==== Text
This lesson introduces the core concepts of routing IP packets between VLANs (or more accurately, between the subnets on the VLANs). Chapter 18, “Configuring IPv4 Addresses and Static Routes,” shows how to configure designs that use an external router with router-on-a-stick. This lesson now turns its attention to configuration and verification tasks for VLANs and VLAN trunks.

Cisco switches do not require any configuration to work. You can purchase Cisco switches, install devices with the correct cabling, turn on the switches, and they work. You would never need to configure the switch, and it would work fine, even if you interconnected switches, until you needed more than one VLAN. But if you want to use VLANs—and most enterprise networks do—you need to add some configuration.

This lesson separates the VLAN configuration details into two major sections. The first section looks at how to configure access interfaces, which are switch interfaces that do not use VLAN trunking. The second part shows how to configure interfaces that do use VLAN trunking.

This section shows how to create a VLAN, give the VLAN a name, and assign interfaces to a VLAN. To focus on these basic details, this section shows examples using a single switch, so VLAN trunking is not needed.

For a Cisco switch to forward frames in a particular VLAN, the switch must be configured to believe that the VLAN exists. In addition, the switch must have nontrunking interfaces (called access interfaces) assigned to the VLAN, and/or trunks that support the VLAN. The configuration steps for access interfaces are as follows, with the trunk configuration shown later in the section “VLAN Trunking Configuration”:

Step 1. To configure a new VLAN, follow these steps:

A. From configuration mode, use the vlan vlan-id command in global configuration mode to create the VLAN and to move the user into VLAN configuration mode.

B. (Optional) Use the name name command in VLAN configuration mode to list a name for the VLAN. If not configured, the VLAN name is VLANZZZZ, where ZZZZ is the four-digit decimal VLAN ID.

Step 2. For each access interface (each interface that does not trunk, but instead belongs to a single VLAN), follow these steps:

A. Use the interface type number command in global configuration mode to move into interface configuration mode for each desired interface.

B. Use the switchport access vlan id-number command in interface configuration mode to specify the VLAN number associated with that interface.

C. (Optional) Use the switchport mode access command in interface configuration mode to make this port always operate in access mode (that is, to not trunk).

While the list might look a little daunting, the process on a single switch is actually pretty simple. For example, if you want to put the switch’s ports in three VLANs—11, 12, and 13—you just add three vlan commands: vlan 11, vlan 12, and vlan 13. Then, for each interface, add a switchport access vlan 11 (or 12 or 13) command to assign that interface to the proper VLAN.
========
**Tasks to carry out:**
a. According to the text on VLAN configuration, what name does a VLAN have if none is configured?
b. Continue the text on configuring VLANs on Cisco switches from the point where it stops.
==== Data listing
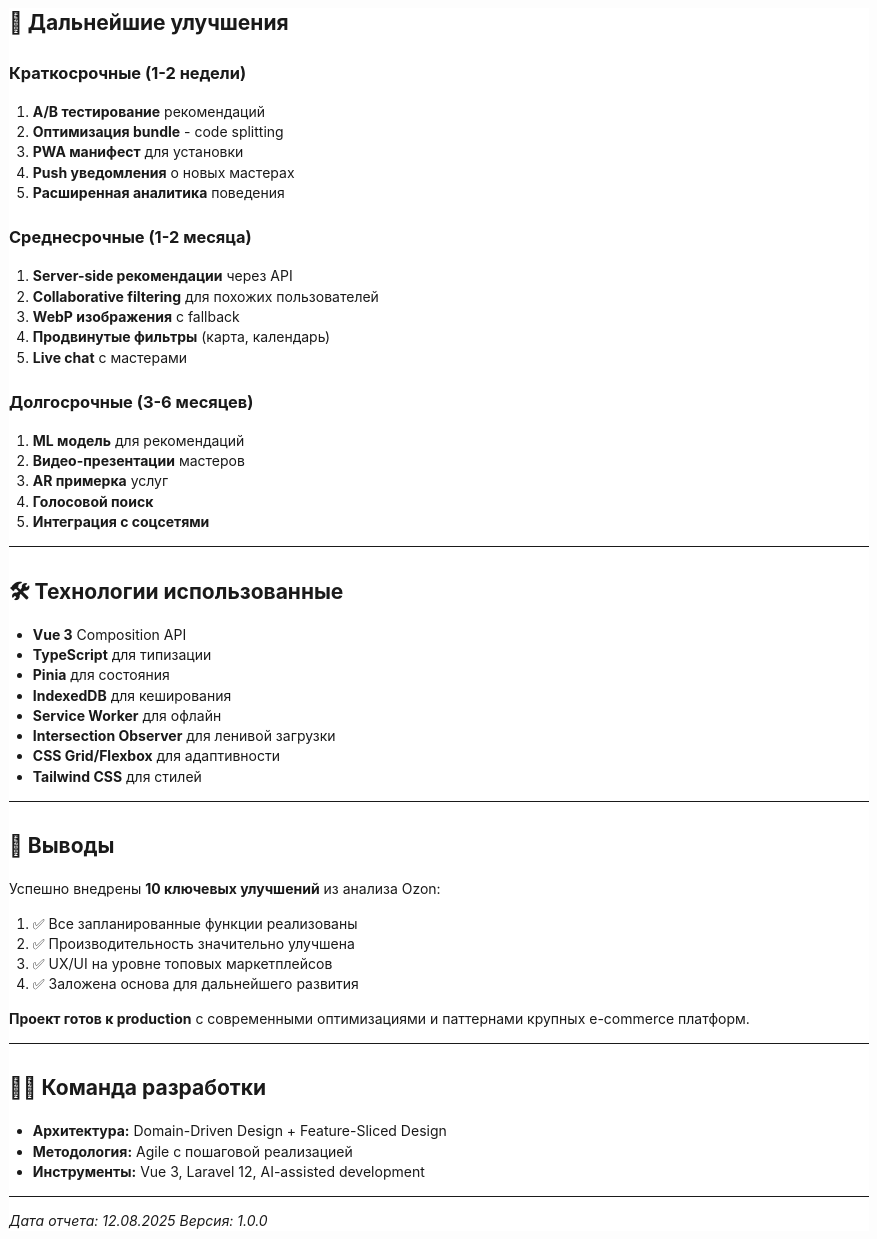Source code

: 
## 🚀 Дальнейшие улучшения

### Краткосрочные (1-2 недели)
1. **A/B тестирование** рекомендаций
2. **Оптимизация bundle** - code splitting
3. **PWA манифест** для установки
4. **Push уведомления** о новых мастерах
5. **Расширенная аналитика** поведения

### Среднесрочные (1-2 месяца)
1. **Server-side рекомендации** через API
2. **Collaborative filtering** для похожих пользователей
3. **WebP изображения** с fallback
4. **Продвинутые фильтры** (карта, календарь)
5. **Live chat** с мастерами

### Долгосрочные (3-6 месяцев)
1. **ML модель** для рекомендаций
2. **Видео-презентации** мастеров
3. **AR примерка** услуг
4. **Голосовой поиск**
5. **Интеграция с соцсетями**

---

## 🛠️ Технологии использованные

- **Vue 3** Composition API
- **TypeScript** для типизации
- **Pinia** для состояния
- **IndexedDB** для кеширования
- **Service Worker** для офлайн
- **Intersection Observer** для ленивой загрузки
- **CSS Grid/Flexbox** для адаптивности
- **Tailwind CSS** для стилей

---

## 📝 Выводы

Успешно внедрены **10 ключевых улучшений** из анализа Ozon:

1. ✅ Все запланированные функции реализованы
2. ✅ Производительность значительно улучшена
3. ✅ UX/UI на уровне топовых маркетплейсов
4. ✅ Заложена основа для дальнейшего развития

**Проект готов к production** с современными оптимизациями и паттернами крупных e-commerce платформ.

---

## 👨‍💻 Команда разработки

- **Архитектура:** Domain-Driven Design + Feature-Sliced Design
- **Методология:** Agile с пошаговой реализацией
- **Инструменты:** Vue 3, Laravel 12, AI-assisted development

---

*Дата отчета: 12.08.2025*
*Версия: 1.0.0*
========
**Task responses:**
a. It is named VLANZZZZ, where ZZZZ is the four-digit decimal VLAN ID.

b.
NOTE: The term default VLAN (as shown in the exam topics) refers to the default setting on the switchport access vlan vlan-id command, and that default is VLAN ID 1. In other words, by default, each port is assigned to access VLAN 1.

VLAN Configuration Example 1: Full VLAN Configuration

Example 1 shows the configuration process of adding a new VLAN and assigning access interfaces to that VLAN. Figure 11 shows the network used in the example, with one LAN switch (SW1) and two hosts in each of three VLANs (1, 2, and 3). The example shows the details of the two-step process for VLAN 2 and the interfaces in VLAN 2, with the configuration of VLAN 3 deferred until the next example.

The example begins with the show vlan brief command, confirming the default settings of five nondeletable VLANs, with all interfaces assigned to VLAN 1. (VLAN 1 cannot be deleted, but can be used. VLANs 1002–1005 cannot be deleted and cannot be used as access VLANs today.) In particular, note that this 2960 switch has 24 Fast Ethernet ports (Fa0/1–Fa0/24) and two Gigabit Ethernet ports (Gi0/1 and Gi0/2), all of which are listed as being in VLAN 1 per that first command’s output.

Next, the example shows the process of creating VLAN 2 and assigning interfaces Fa0/13 and Fa0/14 to VLAN 2. Note in particular that the example uses the interface range command, which causes the switchport access vlan 2 interface subcommand to be applied to both interfaces in the range, as confirmed in the show running-config command output at the end of the example.

After the configuration has been added, to list the new VLAN, the example repeats the show vlan brief command. Note that this command lists VLAN 2, name Freds-vlan, and the interfaces assigned to that VLAN (Fa0/13 and Fa0/14). The show vlan id 2 command that follows then confirms that ports Fa0/13 and Fa0/14 are assigned to VLAN 2.

The example surrounding Figure 11 uses six switch ports, all of which need to operate as access ports. That is, each port should not use trunking, but instead should be assigned to a single VLAN, as assigned by the switchport access vlan vlan-id command. However, as configured in Example 1, these interfaces could negotiate to later become trunk ports, because the switch defaults to allow the port to negotiate trunking and decide whether to act as an access interface or as a trunk interface.

For ports that should always act as access ports, add the optional interface subcommand switchport mode access. This command tells the switch to only allow the interface to be an access interface. The upcoming section “VLAN Trunking Configuration” discusses more details about the commands that allow a port to negotiate whether it should use trunking.

VLAN Configuration Example 2: Shorter VLAN Configuration

Example 1 shows several of the optional configuration commands, with a side effect of being a bit longer than is required. Example 2 shows a much briefer alternative configuration, picking up the story where Example 1 ended and showing the addition of VLAN 3 (as shown in Figure 11). Note that SW1 does not know about VLAN 3 at the beginning of this example.

Example 2 shows how a switch can dynamically create a VLAN—the equivalent of the vlan vlan-id global config command—when the switchport access vlan interface subcommand refers to a currently unconfigured VLAN. This example begins with SW1 not knowing about VLAN 3. When the switchport access vlan 3 interface subcommand was used, the switch realized that VLAN 3 did not exist, and as noted in the shaded message in the example, the switch created VLAN 3, using a default name (VLAN0003). No other steps are required to create the VLAN. At the end of the process, VLAN 3 exists in the switch, and interfaces Fa0/15 and Fa0/16 are in VLAN 3, as noted in the shaded part of the show vlan brief command output.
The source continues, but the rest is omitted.